Last night I actually started bed time at 6:30 – it began perfectly.  I must have shown my delight (i.e. weakness), because they sensed it.  My two sweeties turned into my two, for lack of an appropriate word, not-so-sweeties!

I’ve reached the point of being the bad cop mommy consistently when it comes to these issues.  They are both old enough to handle bedtime better.  Their stalling could actually be an Olympic sport – they have practiced it enough.  I’ve had to lay down laws I never imagined even considering.  Only one prayer.  Only one kiss (well, maybe two).  As the bedtime prolongs, the laws are laid down with increasing volume – both in number and tone.

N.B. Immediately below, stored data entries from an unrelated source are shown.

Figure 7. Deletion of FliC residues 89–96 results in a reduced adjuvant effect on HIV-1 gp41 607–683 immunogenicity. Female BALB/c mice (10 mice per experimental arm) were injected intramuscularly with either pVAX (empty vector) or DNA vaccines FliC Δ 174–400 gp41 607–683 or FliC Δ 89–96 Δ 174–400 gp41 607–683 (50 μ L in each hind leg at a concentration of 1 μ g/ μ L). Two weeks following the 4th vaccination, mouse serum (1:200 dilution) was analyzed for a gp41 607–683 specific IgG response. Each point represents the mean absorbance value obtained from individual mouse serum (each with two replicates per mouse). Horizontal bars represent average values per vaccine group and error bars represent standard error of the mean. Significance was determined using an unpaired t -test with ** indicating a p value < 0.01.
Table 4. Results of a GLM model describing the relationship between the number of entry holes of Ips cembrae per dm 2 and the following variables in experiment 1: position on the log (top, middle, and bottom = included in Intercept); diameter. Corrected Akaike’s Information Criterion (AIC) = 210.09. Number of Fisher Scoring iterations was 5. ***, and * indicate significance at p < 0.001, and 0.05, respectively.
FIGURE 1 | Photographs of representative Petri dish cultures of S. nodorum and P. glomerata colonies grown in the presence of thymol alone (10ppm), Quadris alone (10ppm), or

Last night my 6 year old daughter said, “I want my nice mommy back.  I don’t like this mommy.  Wahhhhh!”  My heart would have melted just a tad if I wasn’t chuckling.  Chuckling on the inside because I can show no weakness – I have to be firmer than I’ve ever been.

I believe that the bedtime pickle I’m in is my own doing.  I’m old and tired. 🙂

Honestly, it is difficult being a single parent when your tired.  It is so difficult to be “on” all the time.  There are so many people to love on, encourage, and train well.  I get to the point where I think, “I’m just done, please go to bed.  What do you want? Chocolate?  Soda?  Ice cream?”  I’m just kidding to a point, but God has shown me something (as He is always doing!  Thank goodness)

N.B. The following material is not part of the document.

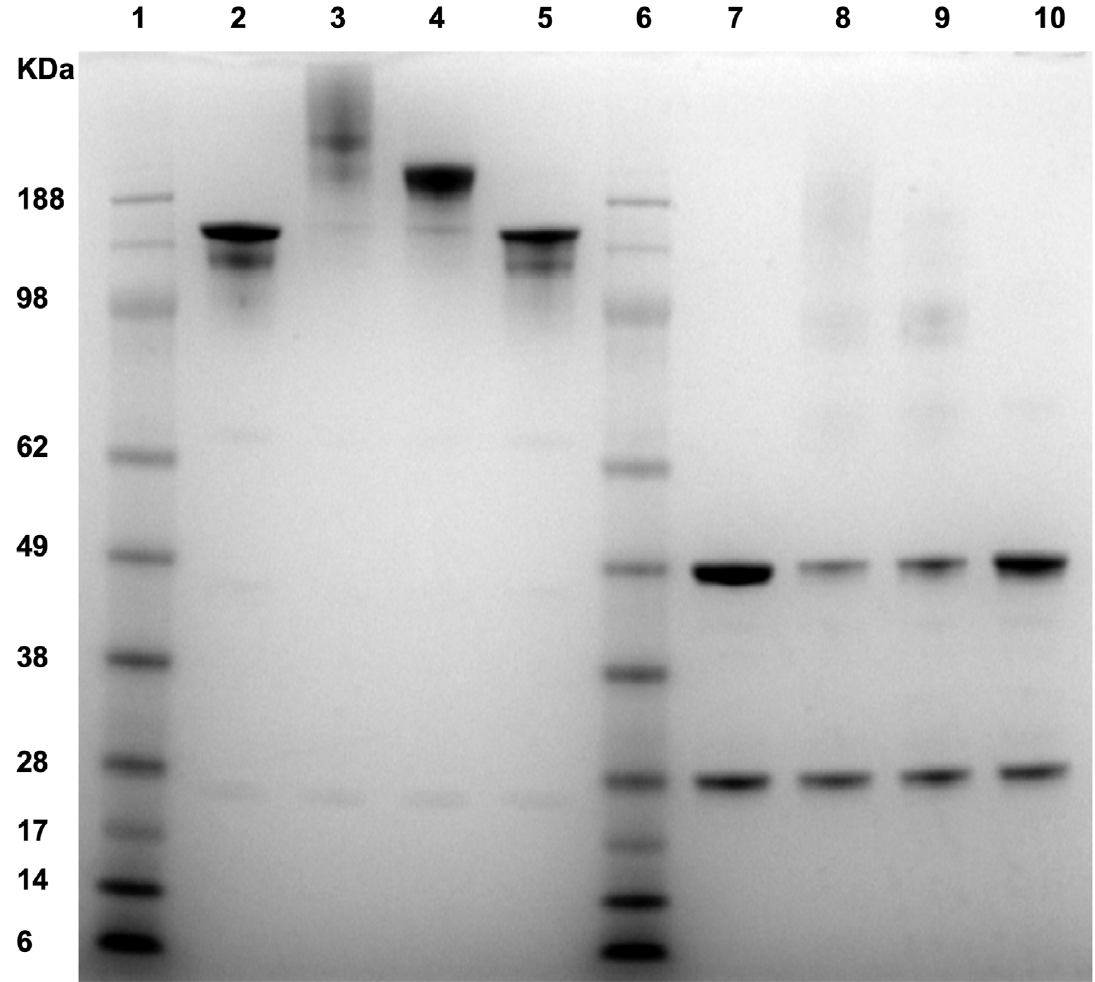
Figure 3. Sodium dodecyl sulfate polyacrylamide gel electrophoresis (SDS-PAGE) of the collected fractions from SEC. Lane 1: protein standards; lane 2: non-reduced control sample (no AAPH stressed mAb1); lane 3: non-reduced higher- order aggregates; lane 4: non-reduced dimer; lane 5: non-reduced monomer; lane 6: protein standards; lane 7: reduced control sample (no AAPH stressed mAb1); lane 8: reduced higher-order aggregates; lane 9: reduced dimer; lane 10: reduced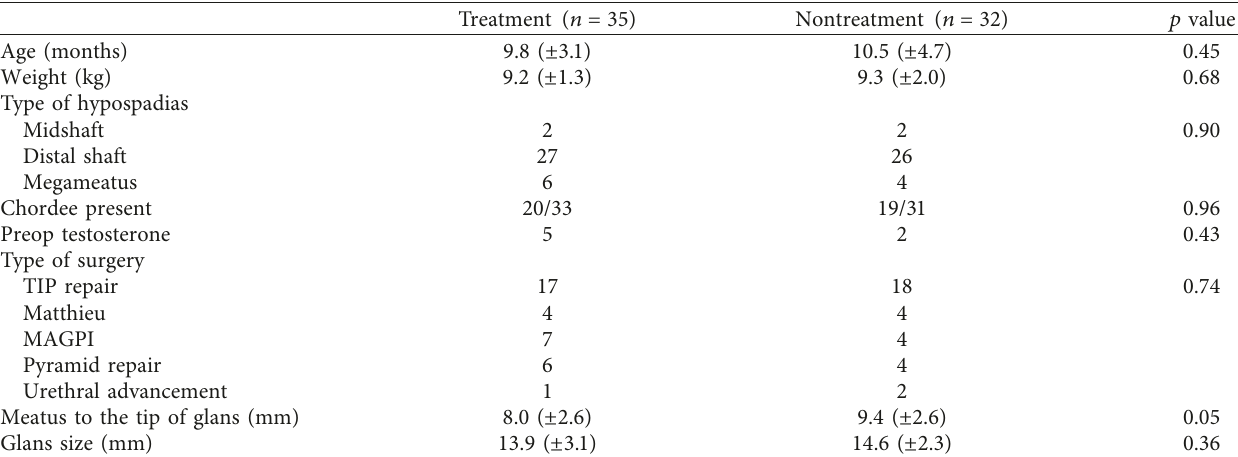
Figure 1: Study design. ∗ 3 patients withdrawn after enrolling in the study:1 with proximal hypospadias on reexam at the time of surgery and 2 patients due to lack of pharmacy support to dispense the study drug if randomized to the treatment group. ^ The patient excluded from further analysis due to bacteriuria at Table 1: Patient and hypospadias characteristics and repair type in treatment and nontreatment groups.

I’m always saying that God gave me my two little girls to keep me on my knees!  I truly believe that He did – for many reasons.  One because I can tend to believe I have the ability to deal with everything on my own – “Got this God, thanks though.”  Then amazingly I get annoyed when things don’t go well – “Really God?  Could just ONE thing go easily?”  All the while I have only uttered those “hail Mary” prayers of  “God, paleaze!!! Could you fix this?”  “Lord, HELP!!”  and “Oh Father!?!”  I know God hears them.  I know He cares.  I also know that He wants more from me.  He wants me to talk with Him, give Him my worries, verbalize the struggle and in doing that share the burden and allow Him to enter into my life in more intimate and practical ways.  That prayer thing…it’s BIG.

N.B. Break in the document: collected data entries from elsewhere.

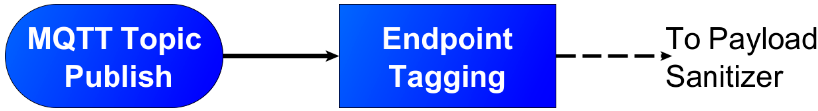
Figure A3. MQTT topic subscriber-based data ingest step for device data integration.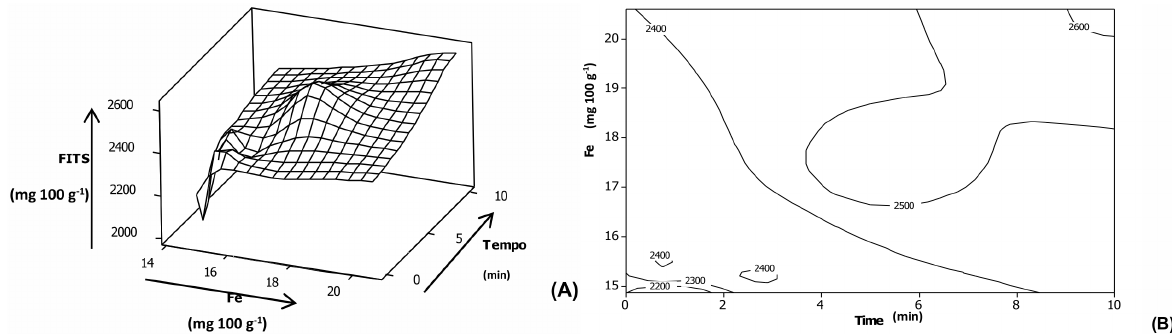
Figure 2. (a) Response surface; (b) Contour plot to study minimization of the response predicted by the model in relation to the iron compound and time in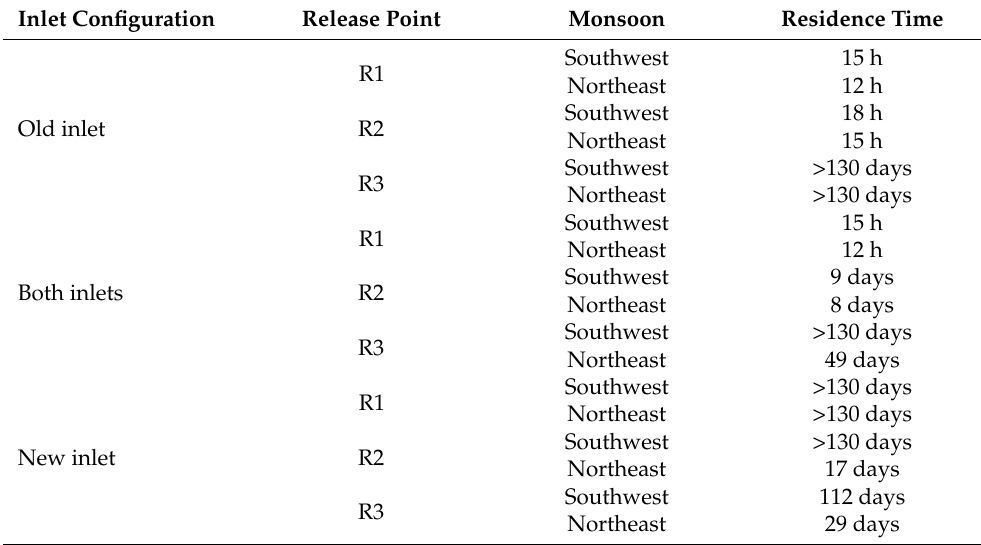
Table 4. Residence time estimated at different release points under different inlet configurations in the Setiu Lagoon during the southwest and northeast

I’ve written about it before.  I’ve shared that I feel called to pray mightily for my children and others…I’ve said I’m determined, convicted, and willing.  BUT, I haven’t been…really.  I pray a lot, but they aren’t thoughtful prayers.  They are same ole same ole prayers…Lord, please help this sweet child know Your love, feel Your presence and never doubt her identity is in You.”  Good prayers, but not really a dialogue.   I believe He wants me to share as  I would with my prayer partner…golly, doesn’t that sound silly?  The Person we are going to say our prayers to doesn’t get the same level of communication as the person I share my prayer requests with?  I think I’ve been missing something.

I love William Carey’s quote, “Expect great things from God!”  I believe that when I pray expecting great things, God will do great things.  I don’t believe that He is my vending machine, I believe that He is my Father who loves to be kind to me.  My Father who loves me beyond measure.  My Father who will always and only do what is absolutely best for me!  That, Dearest, is a great thing!  How can I not want God’s best?  How can God’s best not be great?

So as I prepare for bedtime — and any other time of day — I’m getting down on my knees, really on my knees.  And I’m going to share the struggle, allow Him to take my anxiety for the past, the present and the future, and I’m going to tell Him all about it.  And I know… I KNOW…that He is going to listen, love me and answer with great answers!  He always does.

And I would ask, if you know me or even if you don’t, please challenge me…if you see me or talk to me or want to email me, ask me if I’m being the prayer warrior I want to be…hold me accountable to all these things I write.  And if you’d like, I will do the same for you.

It’s time to fight the good fight of faith on our knees – for ourselves, for our children and for each other!

GOD IS GOOD ALL THE TIME!  ALL THE TIME GOD IS GOOD!!